Double-barrelled oesophagus caused by intramural dissection
A 70 year old female presented with a history of dysphagia for solid food, odynophagia and minor haematemesis for at least 2-3 years. In recent months the complaints had worsened significantly with progressive dysphagia, finally even for liquids. An oesophagoscopy was not conclusive and had to be terminated immediately after sudden onset of chest pain.
Chest CT (computed tomography) showed a pneumomediastinum and a "double-barrelled oesophagus", the latter due to air in the oesophageal lumen and air in the wall. These findings suggested a perforation (possibly iatrogenic) of the oesophageal wall.
One week later evaluation of the upper gastrointestinal tract was performed using water soluble contrast material. This examination demonstrated a longitudinally oriented linear filling defect in the oesophagus, extending from the level of the aortic arch to the distal part nearly at the level of the gastro-oesophageal junction, thus creating a double barrel.
The dissected mucosal flap separated the contrast-filled true lumen, characterised by the presence of tertiary contractions, from the intramural space, which was opacified by a minimal amount of contrast material. There was no evidence of leakage of contrast material into the mediastinum.
Possible differential diagnoses were intramural abscess or diverticulum and oesophageal duplication.
Spontaneous resolution of the findings can rule out these entities.
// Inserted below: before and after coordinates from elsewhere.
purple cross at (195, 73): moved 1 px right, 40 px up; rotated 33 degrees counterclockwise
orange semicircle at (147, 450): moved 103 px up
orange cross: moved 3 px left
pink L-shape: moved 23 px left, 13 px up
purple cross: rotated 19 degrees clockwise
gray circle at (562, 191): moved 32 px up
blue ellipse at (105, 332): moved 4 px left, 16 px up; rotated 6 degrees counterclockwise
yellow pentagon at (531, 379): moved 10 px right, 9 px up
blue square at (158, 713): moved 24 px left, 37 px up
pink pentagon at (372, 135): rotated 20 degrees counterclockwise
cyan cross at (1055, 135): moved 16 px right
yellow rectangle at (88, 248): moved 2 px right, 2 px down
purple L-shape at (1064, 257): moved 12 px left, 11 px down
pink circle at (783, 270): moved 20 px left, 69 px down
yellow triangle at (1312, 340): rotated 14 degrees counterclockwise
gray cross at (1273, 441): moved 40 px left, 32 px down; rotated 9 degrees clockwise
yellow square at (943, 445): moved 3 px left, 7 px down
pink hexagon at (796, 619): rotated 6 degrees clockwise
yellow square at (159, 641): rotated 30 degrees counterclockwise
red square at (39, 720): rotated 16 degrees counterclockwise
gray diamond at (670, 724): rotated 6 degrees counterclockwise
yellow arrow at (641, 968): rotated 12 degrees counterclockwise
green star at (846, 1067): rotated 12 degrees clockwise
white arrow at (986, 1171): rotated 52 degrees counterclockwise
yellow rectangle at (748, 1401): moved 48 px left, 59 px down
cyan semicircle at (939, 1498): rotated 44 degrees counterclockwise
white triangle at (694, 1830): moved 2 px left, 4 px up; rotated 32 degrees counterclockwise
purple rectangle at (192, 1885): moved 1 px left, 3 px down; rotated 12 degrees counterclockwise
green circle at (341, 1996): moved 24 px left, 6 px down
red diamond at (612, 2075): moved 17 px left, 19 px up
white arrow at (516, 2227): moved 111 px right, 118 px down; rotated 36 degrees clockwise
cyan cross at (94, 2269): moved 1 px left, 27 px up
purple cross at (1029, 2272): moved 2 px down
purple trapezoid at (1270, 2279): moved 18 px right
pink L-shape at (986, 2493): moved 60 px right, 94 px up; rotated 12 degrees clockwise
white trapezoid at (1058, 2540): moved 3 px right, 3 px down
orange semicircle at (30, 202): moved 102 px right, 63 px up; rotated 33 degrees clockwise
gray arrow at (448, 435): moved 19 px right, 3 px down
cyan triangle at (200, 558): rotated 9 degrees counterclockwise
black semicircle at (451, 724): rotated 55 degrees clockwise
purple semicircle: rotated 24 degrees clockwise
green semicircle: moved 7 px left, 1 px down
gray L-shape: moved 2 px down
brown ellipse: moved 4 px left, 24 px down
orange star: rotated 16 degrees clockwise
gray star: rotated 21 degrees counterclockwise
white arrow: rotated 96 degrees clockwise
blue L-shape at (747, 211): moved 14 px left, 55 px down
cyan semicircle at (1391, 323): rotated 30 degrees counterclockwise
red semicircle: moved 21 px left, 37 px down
The description of a "double-barrelled oesophagus" refers to the radiographic appearance of an intramural dissecting channel that is separated from the normal oesophageal lumen by an intervening lucent stripe, represented by the mucosa. This pattern strikingly simulates the findings in a dissecting aortic aneurysm.
The dissection is probably produced by an intramural haematoma secondary to severe vomiting, trauma, instrumentation or ingestion of foreign bodies. The intramural haematoma can also be seen in cases of bleeding diathesis (primary disease or as a complication of anticoagulant therapy). Haematoma not related to any definable cause has also been reported.
The occurrence of an oesophageal dissection due to oesophagoscopy is not well documented in the literature. However, the incidence of an oesophageal perforation during oesophagoscopy has been estimated at 0.25%, with a mortality rate of 0.06%.
The triad of haematemesis, odynophagia and dysphagia aids the diagnosis. Sudden onset of chest pain may be an accompanying symptom. These symptoms may mimic spontaneous rupture of the oesophagus, aortic dissection or myocardial infarction. Hence, early accurate diagnosis is vital for appropriate management. The appearance of the oesophagus on contrast studies and on chest CT is characteristic.
Conservative management is thought to be adequate in most cases, with resolution of symptoms within 2 weeks of presentation. However, one case has been described without adequate response to conservative therapy. An endoscopic incision of the septum between the true and false lumens was performed safely and effectively using a needle-type diathermy knife.